WORK ORDER
Copy the lines that run from the one containing "Contact form" through the end of the rows, keeping every character unchanged.

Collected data
**********

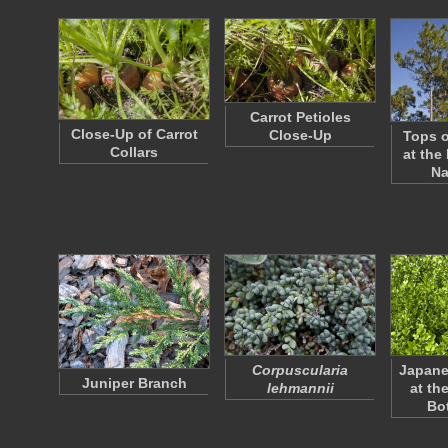
Carrot Petioles
Close-Up of Carrot
Close-Up
Tops o
Collars
at the
Na
Corpuscularia
Japan
Juniper Branch
lehmannii
at th
Bo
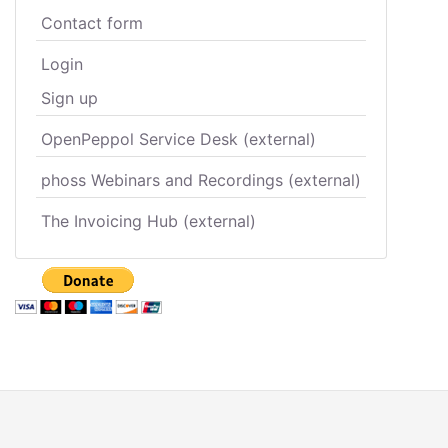
Contact form
Login
Sign up
OpenPeppol Service Desk (external)
phoss Webinars and Recordings (external)
The Invoicing Hub (external)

**********

WRITTEN ANSWER
Contact form
Login
Sign up
OpenPeppol Service Desk (external)
phoss Webinars and Recordings (external)
The Invoicing Hub (external)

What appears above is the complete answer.